While you have little to no control over proceedings, That Dragon, Cancer still gains much by being interactive. Trying to explain Joel’s illness to her other kids, for example, Amy creates a bedtime story that plays out like a side-scrolling platformer where Joel is triumphing over ‘the evil dragon, cancer’, aided by the ‘grace of God’. That the mini-game abruptly ends when one of her children asks after another person he knew who died of cancer speaks to That Dragon, Cancer’s message as a whole: just as there are no easy answers, there is no finite win state.
Not everything works. Joel’s dream sequence where he has to dodge tumorous clouds feels clumsily implemented, and there’s a racing mini-game that aims for subversive but doesn’t quite hit the mark. Although I admire That Dragon, Cancer’s giddy self-awareness as a ‘video game’, these sections felt like padding with no discernible upshot.

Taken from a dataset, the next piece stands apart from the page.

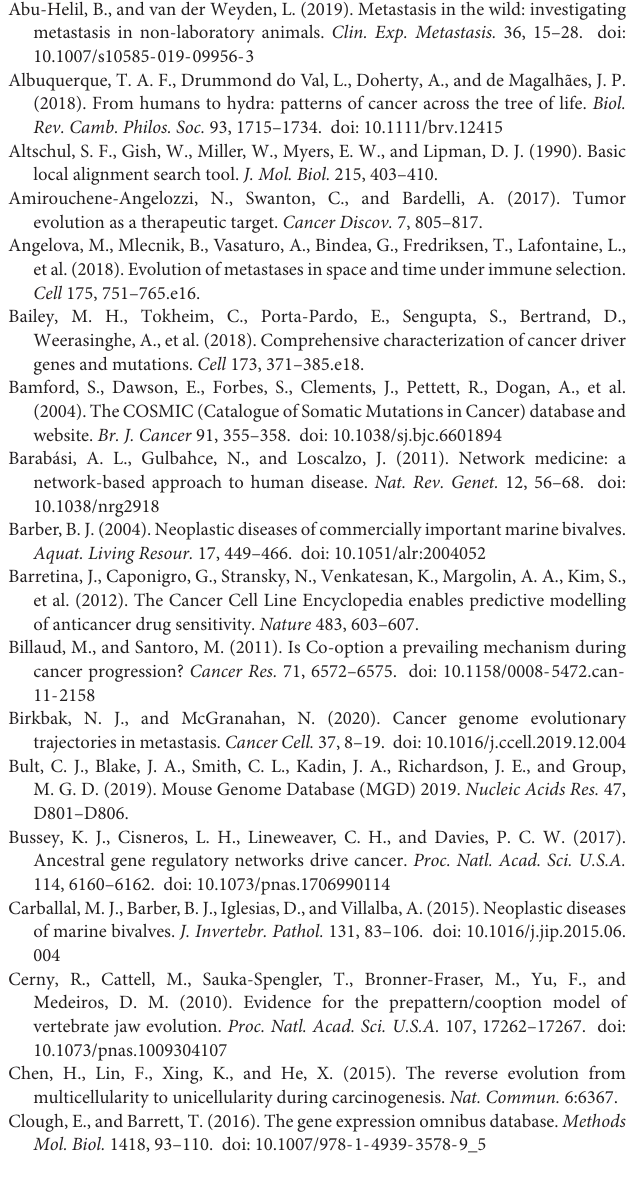
Supplementary Table 4 | JIGs and their effect on patient survival prognosis across different cancer types of TCGA based on Cox regression analysis. Annotations: poor prognosis = 1, favorable prognosis = -1, insignificant = 0. Supplementary Table 5 | JIG orthologs across pre-gnathostome and gnathostome species. Annotations: green = pregnathostome orthologs, orange: gnathostome-specific orthologs, underlined = network hubs. Supplementary Table 6 | Comprehensive overview of the preclinical and clinical research studies on the hub JIGs that are deregulated in highly- invasive cell lines of CCLE. The drivers of tumor progression predicted using the key innovation-driven model are in agreement with existing experimental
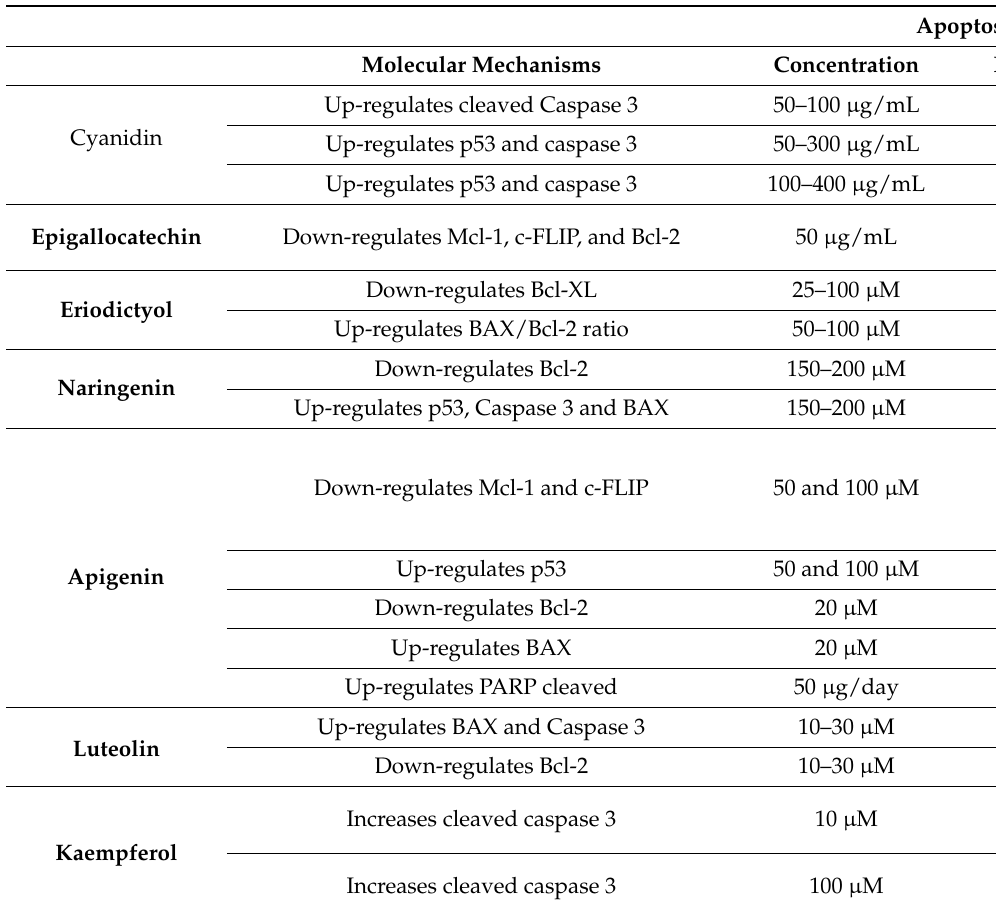
Table 7. Molecular mechanisms of flavonoids in apoptosis, cell cycle, DNA repair, and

But for every high concept, there’s a truth that grounds That Dragon, Cancer: the battle the Greens face is not just a matter of mourning, it’s how to mourn. Amy turns to religion, while Ryan struggles to maintain his faith. They clash, then come together, then clash again. All the while, you swoop in and out of their lives as an impassioned but helpless observer as they plead to God, each other, and Joel. As the credits played, I felt fortunate they allowed me in.
Although not every part of That Dragon, Cancer works, it’s a crushingly intimate game that left me thankful for the people who are still in my life, and reflective on those who are not. I’m so grateful to the Greens for sharing their experience.